Lille listened to the words, gritting his teeth and shaking his head. Vennius was good, very good. He wished again that he’d been able to corrupt the old Commander-Maximus, that he could have used Vennius instead of Calavius. But there was nothing to be gained by such thoughts. He had to make a decision, and soon. Could he salvage the situation? Or was it time to slip away, to accept defeat and escape back to the Union.
Fleeing now meant near total disaster. His plan to bring the Alliance into the war on the Union side was not only in ruins, it was likely to backfire terribly. The Confederation had come to Vennius’s aid with forces they couldn’t spare. Lille couldn’t see any way they’d have done that without assurances from the Gray Imperator that the Alliance would reciprocate if he was victorious.
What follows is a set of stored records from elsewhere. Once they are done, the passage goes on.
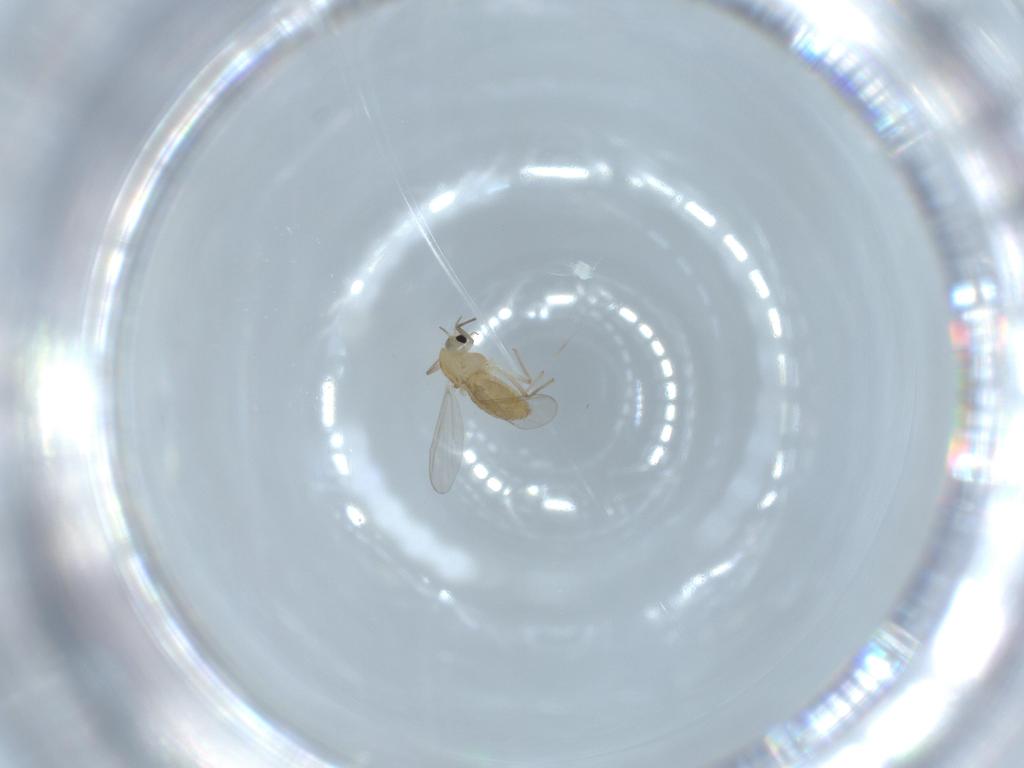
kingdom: Animalia
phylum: Arthropoda
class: Insecta
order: Diptera
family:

The battle wasn’t over. It was still unclear how many would listen to Vennius’s plea, and how many would stay in the ranks. Certainly, those deeply involved with Calavius, the ones who had taken bribes, who had been complicit in spreading lies and propaganda…they had no choice but to fight alongside their master. No one who knew anything about Vennius could doubt how such warriors would fare at his hands.